START Extracted information
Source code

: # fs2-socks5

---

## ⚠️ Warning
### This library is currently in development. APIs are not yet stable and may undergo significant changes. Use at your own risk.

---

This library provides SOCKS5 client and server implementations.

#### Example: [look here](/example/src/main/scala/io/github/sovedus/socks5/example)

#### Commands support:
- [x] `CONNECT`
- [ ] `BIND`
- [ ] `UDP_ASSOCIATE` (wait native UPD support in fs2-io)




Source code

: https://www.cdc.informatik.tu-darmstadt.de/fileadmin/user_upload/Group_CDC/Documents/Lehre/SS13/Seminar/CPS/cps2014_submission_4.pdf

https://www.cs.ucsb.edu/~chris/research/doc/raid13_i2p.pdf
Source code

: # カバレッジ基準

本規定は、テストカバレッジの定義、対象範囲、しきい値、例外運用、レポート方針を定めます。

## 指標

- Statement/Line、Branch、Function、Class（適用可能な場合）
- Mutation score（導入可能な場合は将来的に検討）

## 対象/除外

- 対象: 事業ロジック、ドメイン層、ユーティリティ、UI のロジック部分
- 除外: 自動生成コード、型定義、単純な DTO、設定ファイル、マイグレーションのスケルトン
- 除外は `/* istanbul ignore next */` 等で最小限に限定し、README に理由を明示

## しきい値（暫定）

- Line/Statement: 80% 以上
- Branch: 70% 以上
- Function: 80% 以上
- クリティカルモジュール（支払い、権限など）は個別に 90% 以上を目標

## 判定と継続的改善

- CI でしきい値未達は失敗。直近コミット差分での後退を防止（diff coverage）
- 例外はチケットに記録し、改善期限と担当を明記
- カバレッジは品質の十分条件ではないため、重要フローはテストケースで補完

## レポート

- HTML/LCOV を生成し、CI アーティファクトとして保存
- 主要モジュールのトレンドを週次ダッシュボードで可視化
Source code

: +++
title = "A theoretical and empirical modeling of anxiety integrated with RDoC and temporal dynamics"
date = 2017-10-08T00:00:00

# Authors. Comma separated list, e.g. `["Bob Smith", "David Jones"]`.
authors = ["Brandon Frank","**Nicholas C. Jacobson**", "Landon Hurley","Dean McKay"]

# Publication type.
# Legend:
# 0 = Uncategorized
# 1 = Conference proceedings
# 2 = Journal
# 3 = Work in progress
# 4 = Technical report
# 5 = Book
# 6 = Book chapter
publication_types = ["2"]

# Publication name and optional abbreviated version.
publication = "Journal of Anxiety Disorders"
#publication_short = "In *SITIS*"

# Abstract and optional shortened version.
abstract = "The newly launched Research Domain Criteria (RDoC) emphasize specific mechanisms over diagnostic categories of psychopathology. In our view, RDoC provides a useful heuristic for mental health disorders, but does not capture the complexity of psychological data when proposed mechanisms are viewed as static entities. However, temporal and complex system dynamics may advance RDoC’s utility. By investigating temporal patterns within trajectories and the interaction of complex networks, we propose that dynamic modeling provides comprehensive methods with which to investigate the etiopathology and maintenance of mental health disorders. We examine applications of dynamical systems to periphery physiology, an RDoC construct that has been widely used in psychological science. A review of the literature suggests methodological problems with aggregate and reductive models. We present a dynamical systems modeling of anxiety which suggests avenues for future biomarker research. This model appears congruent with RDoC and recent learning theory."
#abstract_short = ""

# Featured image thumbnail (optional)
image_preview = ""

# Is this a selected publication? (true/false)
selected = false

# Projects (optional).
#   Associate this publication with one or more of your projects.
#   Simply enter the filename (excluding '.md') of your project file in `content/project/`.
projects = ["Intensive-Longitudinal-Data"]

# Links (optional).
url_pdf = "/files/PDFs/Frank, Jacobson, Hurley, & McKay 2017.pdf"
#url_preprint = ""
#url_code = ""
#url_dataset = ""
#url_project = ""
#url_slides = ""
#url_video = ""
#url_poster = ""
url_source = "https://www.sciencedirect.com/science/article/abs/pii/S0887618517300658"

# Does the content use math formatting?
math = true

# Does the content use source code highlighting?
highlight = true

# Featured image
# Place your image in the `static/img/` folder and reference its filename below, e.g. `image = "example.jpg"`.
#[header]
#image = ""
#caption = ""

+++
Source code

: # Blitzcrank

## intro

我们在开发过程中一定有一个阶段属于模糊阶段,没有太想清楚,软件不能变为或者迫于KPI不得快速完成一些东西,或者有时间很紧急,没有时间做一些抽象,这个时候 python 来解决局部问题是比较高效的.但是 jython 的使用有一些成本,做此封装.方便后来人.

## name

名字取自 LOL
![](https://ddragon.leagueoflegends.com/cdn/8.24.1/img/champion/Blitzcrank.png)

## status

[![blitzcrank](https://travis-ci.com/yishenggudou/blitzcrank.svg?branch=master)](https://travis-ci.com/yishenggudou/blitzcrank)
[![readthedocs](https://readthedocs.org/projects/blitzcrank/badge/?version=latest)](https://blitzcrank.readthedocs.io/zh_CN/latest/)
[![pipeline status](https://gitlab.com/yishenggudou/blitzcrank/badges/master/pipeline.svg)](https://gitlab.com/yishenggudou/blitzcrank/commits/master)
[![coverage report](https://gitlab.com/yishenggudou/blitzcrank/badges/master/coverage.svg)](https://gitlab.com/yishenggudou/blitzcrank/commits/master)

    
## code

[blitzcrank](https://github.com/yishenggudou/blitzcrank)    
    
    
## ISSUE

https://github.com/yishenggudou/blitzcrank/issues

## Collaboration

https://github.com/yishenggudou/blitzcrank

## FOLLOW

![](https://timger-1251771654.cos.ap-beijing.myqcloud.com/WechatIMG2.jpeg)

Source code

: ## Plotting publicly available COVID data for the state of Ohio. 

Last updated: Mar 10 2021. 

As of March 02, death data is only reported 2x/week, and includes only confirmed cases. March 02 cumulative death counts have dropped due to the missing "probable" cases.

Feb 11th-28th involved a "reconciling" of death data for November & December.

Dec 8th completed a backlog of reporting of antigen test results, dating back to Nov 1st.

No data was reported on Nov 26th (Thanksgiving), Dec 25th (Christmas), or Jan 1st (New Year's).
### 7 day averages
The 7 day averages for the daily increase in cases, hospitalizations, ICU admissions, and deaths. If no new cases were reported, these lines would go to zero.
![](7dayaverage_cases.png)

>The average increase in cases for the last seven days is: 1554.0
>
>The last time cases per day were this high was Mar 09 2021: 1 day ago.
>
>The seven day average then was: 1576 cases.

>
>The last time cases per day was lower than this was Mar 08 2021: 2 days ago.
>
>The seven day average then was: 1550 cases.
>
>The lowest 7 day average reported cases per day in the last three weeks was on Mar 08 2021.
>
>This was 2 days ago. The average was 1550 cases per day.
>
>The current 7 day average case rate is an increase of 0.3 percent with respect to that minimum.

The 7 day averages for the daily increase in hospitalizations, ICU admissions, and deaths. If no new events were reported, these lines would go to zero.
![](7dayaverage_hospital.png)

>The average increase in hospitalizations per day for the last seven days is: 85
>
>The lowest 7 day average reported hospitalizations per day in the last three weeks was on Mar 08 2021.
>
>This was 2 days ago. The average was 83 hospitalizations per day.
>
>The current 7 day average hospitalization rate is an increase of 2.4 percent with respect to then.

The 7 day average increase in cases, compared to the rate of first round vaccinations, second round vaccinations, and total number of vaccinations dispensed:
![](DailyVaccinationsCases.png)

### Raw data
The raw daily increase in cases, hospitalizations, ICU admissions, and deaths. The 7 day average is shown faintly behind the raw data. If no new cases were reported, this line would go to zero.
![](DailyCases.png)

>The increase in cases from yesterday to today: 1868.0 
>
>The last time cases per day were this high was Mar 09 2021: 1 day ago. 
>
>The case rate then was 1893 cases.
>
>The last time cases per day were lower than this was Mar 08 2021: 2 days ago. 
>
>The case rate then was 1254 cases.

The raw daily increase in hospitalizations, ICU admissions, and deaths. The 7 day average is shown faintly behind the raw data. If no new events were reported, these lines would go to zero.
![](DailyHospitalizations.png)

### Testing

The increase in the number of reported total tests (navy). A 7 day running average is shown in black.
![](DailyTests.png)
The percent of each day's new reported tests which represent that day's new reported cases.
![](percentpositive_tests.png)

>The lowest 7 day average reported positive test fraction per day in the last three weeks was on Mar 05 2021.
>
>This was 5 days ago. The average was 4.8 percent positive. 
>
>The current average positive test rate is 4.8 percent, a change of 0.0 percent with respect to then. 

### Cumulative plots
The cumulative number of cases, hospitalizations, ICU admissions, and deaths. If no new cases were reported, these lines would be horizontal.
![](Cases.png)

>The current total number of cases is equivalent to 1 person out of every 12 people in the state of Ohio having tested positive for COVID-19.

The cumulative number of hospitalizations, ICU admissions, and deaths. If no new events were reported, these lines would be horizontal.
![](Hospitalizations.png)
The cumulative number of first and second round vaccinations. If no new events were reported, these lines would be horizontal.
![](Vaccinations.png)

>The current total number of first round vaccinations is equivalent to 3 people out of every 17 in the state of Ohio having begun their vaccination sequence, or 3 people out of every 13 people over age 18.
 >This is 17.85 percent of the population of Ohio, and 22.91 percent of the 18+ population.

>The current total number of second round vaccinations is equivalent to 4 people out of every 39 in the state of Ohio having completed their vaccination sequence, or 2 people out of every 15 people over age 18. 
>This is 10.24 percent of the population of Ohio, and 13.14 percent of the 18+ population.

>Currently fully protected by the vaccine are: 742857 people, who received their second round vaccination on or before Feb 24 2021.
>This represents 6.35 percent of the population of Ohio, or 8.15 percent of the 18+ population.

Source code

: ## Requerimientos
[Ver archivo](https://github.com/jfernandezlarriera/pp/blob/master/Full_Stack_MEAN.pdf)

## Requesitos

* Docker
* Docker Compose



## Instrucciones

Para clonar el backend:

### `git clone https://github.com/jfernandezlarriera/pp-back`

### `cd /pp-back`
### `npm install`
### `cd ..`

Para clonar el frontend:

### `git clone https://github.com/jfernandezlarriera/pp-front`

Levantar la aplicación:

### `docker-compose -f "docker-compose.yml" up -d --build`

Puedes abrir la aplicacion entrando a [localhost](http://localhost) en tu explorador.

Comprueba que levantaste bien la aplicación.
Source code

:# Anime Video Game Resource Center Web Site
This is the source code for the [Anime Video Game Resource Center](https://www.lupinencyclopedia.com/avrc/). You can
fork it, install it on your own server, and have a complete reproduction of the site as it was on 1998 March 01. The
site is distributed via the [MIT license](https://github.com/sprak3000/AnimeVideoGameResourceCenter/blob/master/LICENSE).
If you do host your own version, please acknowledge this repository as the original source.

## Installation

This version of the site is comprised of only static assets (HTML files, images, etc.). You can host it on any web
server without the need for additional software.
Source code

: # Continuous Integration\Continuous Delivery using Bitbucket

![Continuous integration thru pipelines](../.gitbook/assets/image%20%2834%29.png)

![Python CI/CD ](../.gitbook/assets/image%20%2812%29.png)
END Extracted information
** What is being asked **
Every line above with the word "true" is to be copied out.

** Problem solution **
# Is this a selected publication? (true/false)
math = true
highlight = true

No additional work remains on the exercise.